1. Defining Your Use Case
Before you begin implementing People-Based Destinations, you need to clearly define the use case that you will be using this feature for. You can use People-Based Destinations to target audiences in two ways, based on audience activity:
A) Audience targeting based on your combined online and offline user activity. In this scenario, you want to combine existing audience data from Audience Manager with data from your internal CRM system, and send the resulting audience segments to People-Based Destinations. Here’s an example that illustrates this scenario:
Your company, an airline, has different customer tiers (Bronze, Silver, and Gold), and you want to provide each of the tiers with personalized offers via social platforms. You use Audience Manager to analyze customer activity on your website. However, not all customers use the airline’s mobile app, and some of them have not logged in to the company’s website. Your customer data is mostly limited to membership IDs and email addresses.
To target them across social media and similar people-based channels, you can bring your hashed email addresses into Audience Manager and combine them with your existing online activity traits, to build new audience segments. Next, you can use those segments to target your audience through People-Based Destinations.

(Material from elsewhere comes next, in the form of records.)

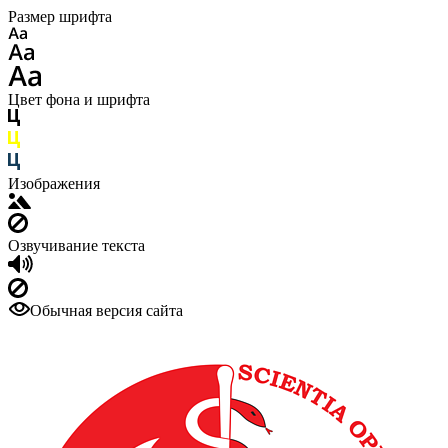
Размер шрифта
Цвет фона и шрифта
Изображения
Озвучивание текста
Обычная версия сайта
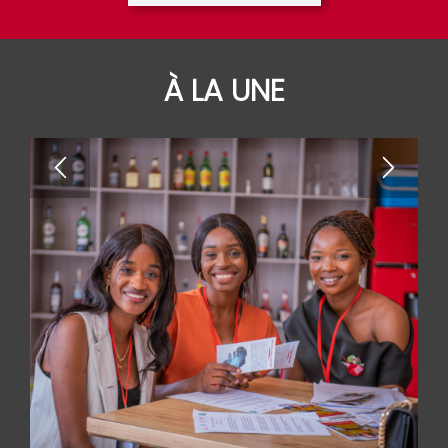
À LA UNE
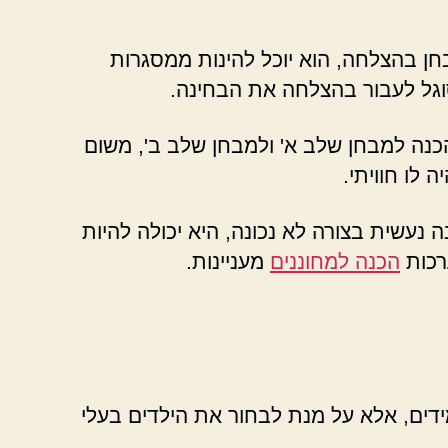
חן בהצלחה, הוא יוכל להינות ממסגרות
סוגל לעבור בהצלחה את הבחינה.
כנה למבחן שלב א' ולמבחן שלב ב', משום
 לו חוויתי.
 נעשית בצורה לא נכונה, היא יכולה להיות
רכות
הכנה למחוננים
מעניינות.
דים, אלא על מנת לבחור את הילדים בעלי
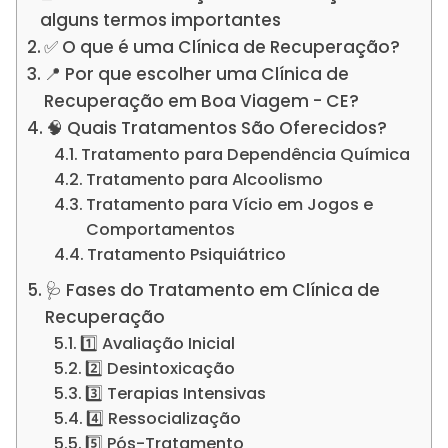
alguns termos importantes
✅ O que é uma Clínica de Recuperação?
📍 Por que escolher uma Clínica de
Recuperação em Boa Viagem - CE?
🧠 Quais Tratamentos São Oferecidos?
Tratamento para Dependência Química
Tratamento para Alcoolismo
Tratamento para Vício em Jogos e
Comportamentos
Tratamento Psiquiátrico
🩺 Fases do Tratamento em Clínica de
Recuperação
1️⃣ Avaliação Inicial
2️⃣ Desintoxicação
3️⃣ Terapias Intensivas
4️⃣ Ressocialização
5️⃣ Pós-Tratamento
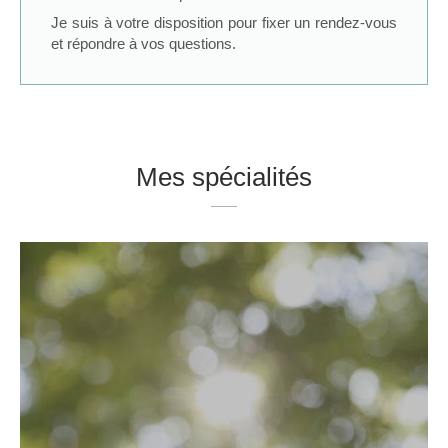
Je suis à votre disposition pour fixer un rendez-vous
et répondre à vos questions.
Mes spécialités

B) Audience targeting based exclusively on your offline user activity. In this scenario, your CRM system contains your customer email addresses and other customer attributes, but customers have not interacted with your website at all, so you don’t have any customer activity in Audience Manager. Here’s an example that illustrates this scenario:
Your company, a telecom services provider, keeps customer data like email addresses and purchased telecom plans in an internal CRM. You want to target existing customers in social platforms to offer them upgrade packages based on their existing subscriptions. To do this, you can ingest your hashed customer email addresses into Audience Manager, and create segments based on the existing customer subscriptions. Then, you can send these segments to People-Based Destinations to target your customers with personalized offers.
2. Define the Type of Targeted Email Addresses
The second step in defining your implementation strategy is deciding what type of customer email addresses you want to target.
A) Audience targeting based on your authenticated email addresses. In this scenario, your users have multiple accounts associated with multiple email addresses, and you want to target them with personalized offers, based only on the email address that they authenticate on your website, in real time.
B) Audience targeting based on all of your associated email addresses. In this scenario, your users have multiple accounts associated with multiple email addresses, and you want to target them across all of their associated email addresses, regardless of authenticated activity.
3. Identify the Type of Customer IDs (CRM IDs) That You Have
Targeting audiences in People-Based Destinations requires you to send SHA256 hashed versions of your customer email addresses. Depending on your existing Audience Manager configuration, you may find yourself in one of the following two scenarios:
A) Your Audience Manager customer IDs (DPUUIDs) are already lowercase, hashed email addresses. In this scenario, you can use these existing IDs to target your audiences in People-Based Destinations.
B) Your Audience Manager customer IDs (DPUUIDs) are not lowercase, hashed email addresses. In this scenario, your existing customer IDs cannot be sent to People-Based Destinations. To use People-Based Destinations, you need to perform an ID synchronization between your existing customer IDs and lowercase, hashed versions of your customer email addresses. You do this either through file-based ID synchronization or by using declared IDs.